The photos appeared on a fan site called Beyoncé World. Within an hour, Beyoncé World had pulled them down, apparently alarmed at fans’ genuine outrage. These fans were angry not that Beyoncé had been Photoshopped so dramatically — as is often the case with these things — but that someone had dared expose her for who she actually is. Laugh lines. Blemishes. Bits of friz. All the makings of a real, human person.

The problem is that 25 years after Photoshop launched, we’d much prefer manipulations of reality to reality itself.

This isn’t entirely the fault of Photoshop, of course. While the name of the program has become synonymous with photo editing of any sort, photos were edited long, long before Adobe went to market — and arguably, people have “edited” their appearance, via cosmetics and corsets and other means, since even earlier than that.

But Photoshop made such editing easy. Mainstream, even. (A review of the “idiotproof” consumer version, from 1995: “if you own a digital camera or a scanner, you can now do your own photo retouching!”)

The first version of the software, released in 1990, allowed basic edits such as stretching and skewing and smudging and blurring. The second version improved on things such as colour handling. By the sixth version, Photoshop could “heal” blemishes, layer pieces of different images on top of each other, and “liquify” the whole thing, the better to smooth out bulky forearms or too-wide waists.

Before long, “Photoshop” referred not only to a piece of software, but to a constellation of social evils, most of them visited on women: the pressure to be beautiful and unblemished and thin, the media’s complicity in this campaign, the plummeting self-esteems of girls and young women who grew up believing they should look that fake, Photoshopped way.

Faith Hill whittled to nothing on the cover of Redbook. Kate Winslet with yards-long legs in the British version of GQ. Julia Roberts’s Lancome campaign banned in Britain, over concerns that it didn’t “reflect reality”.

Just recently, a high school student made waves when she published copies of her yearbook pictures, which were edited by the photographer to make her appear thinner.
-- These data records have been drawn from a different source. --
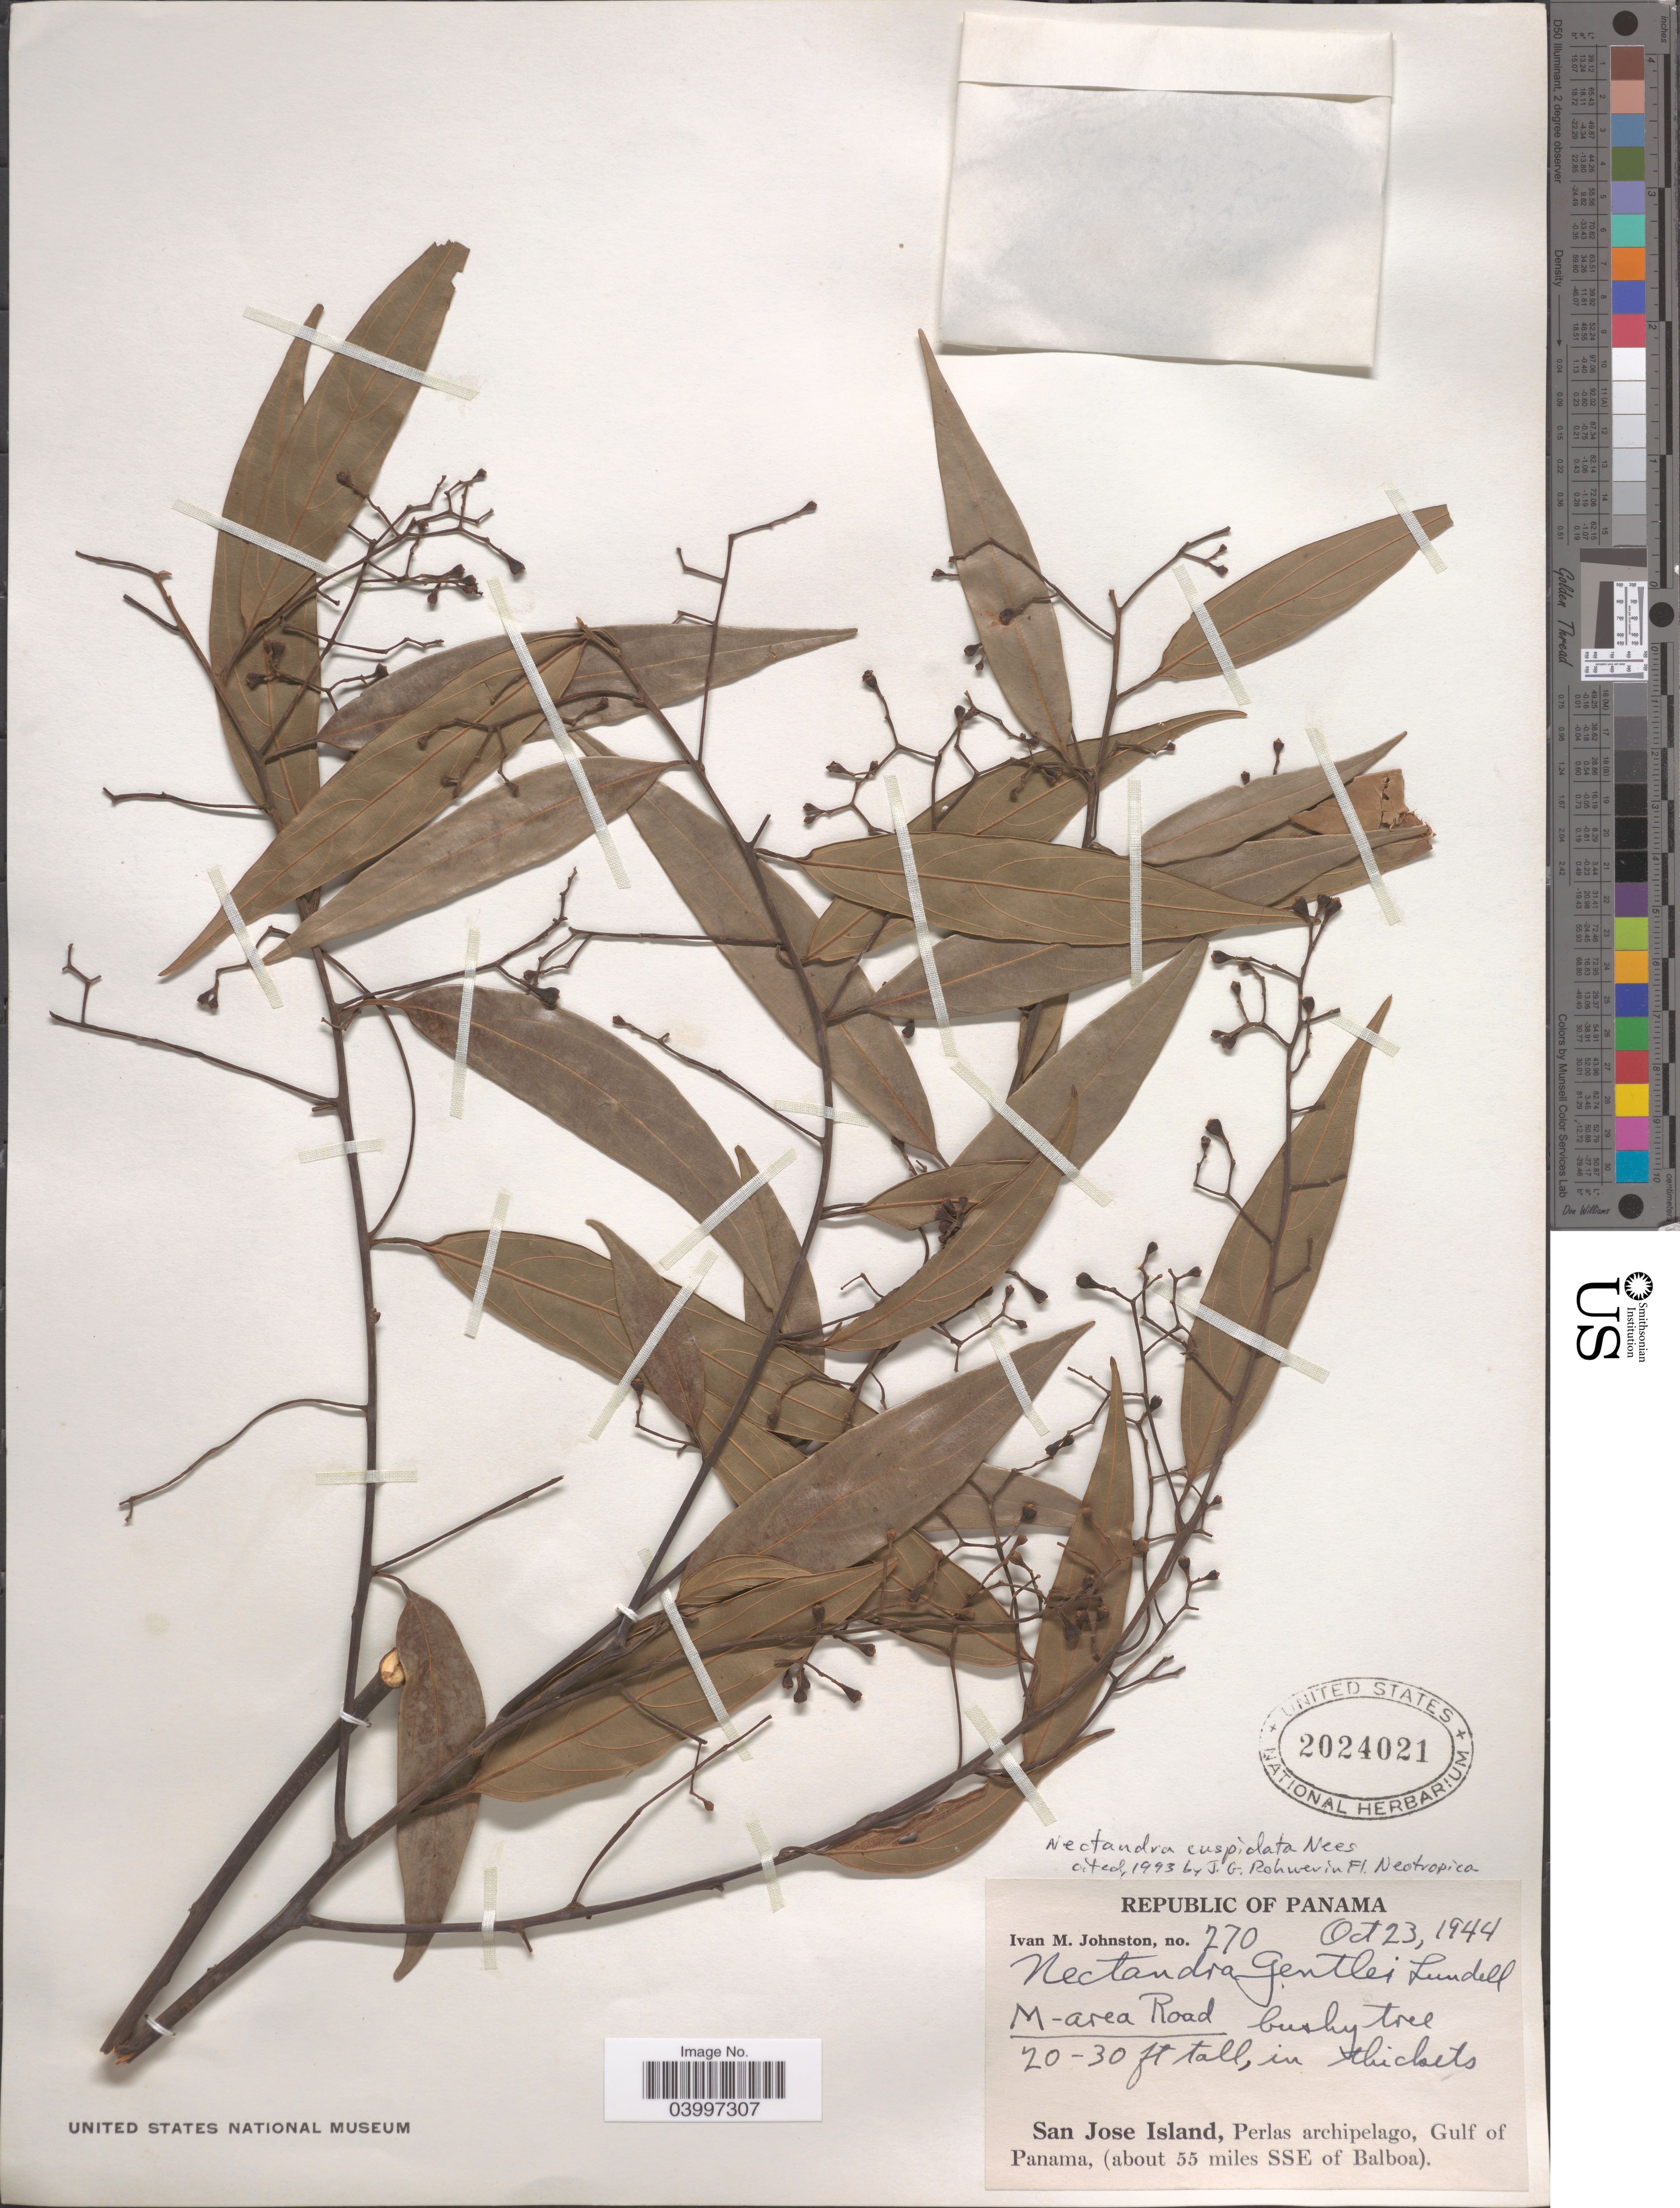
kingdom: Plantae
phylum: Tracheophyta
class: Magnoliopsida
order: Laurales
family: Lauraceae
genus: Nectandra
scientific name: Nectandra cuspidata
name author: Nees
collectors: I.M. Johnston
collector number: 270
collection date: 1944-10-23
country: Panama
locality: M-area Road. In thickets. San Jose Island, Perlas archipelago, Gulf of Panama, (about 55 miles SSE of Balboa).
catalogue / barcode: US 2024021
“I was outraged!” The girl wrote on Reddit. “When we go and have our photos taken we are flat out told that our skin will be retouched to hide blemishes. We are not told, however, that more drastic changes are (also) made.”

It seems appropriate, in hindsight, that the first photo ever Photoshopped was a picture of a faceless, topless woman, sunning herself at the beach. She was “the last woman”, Gordon Comstock wrote, “to inhabit a world where the camera never lied.”

Now the question is: Do cameras ever tell the truth?

After all, photo-editing has evolved far beyond Photoshop; Adobe, at this point, is for magazines and advertisers and other professionals, the people charged with giving Beyoncé’s face that otherworldly, poreless glow. For your average smartphone-carrier, there are lower-budget tools: Instagram filters, selfie-enhancing apps, any number of free online tools. Every major social network has built photo-editing features into its app, the better to let users “touch up” the look of their lives.

“It is (so easy) to believe in a distorted reality,” explains Zilla van der Born, the artist who faked a trip through Asia with photo-editing. “I wanted to make people more aware that the images we see are manipulated, and that it’s not only the models in the magazines, but also our friends on social media who contribute to this fake reality ... Together we create some sort of ideal world online which reality can no longer meet.”

It’s worth remembering however, despite appearances, that perfection and reality are not the same thing. No matter how much it galls the Beyhive, Beyoncé’s still human, and only human — complete with bumps and pores and tired eyes.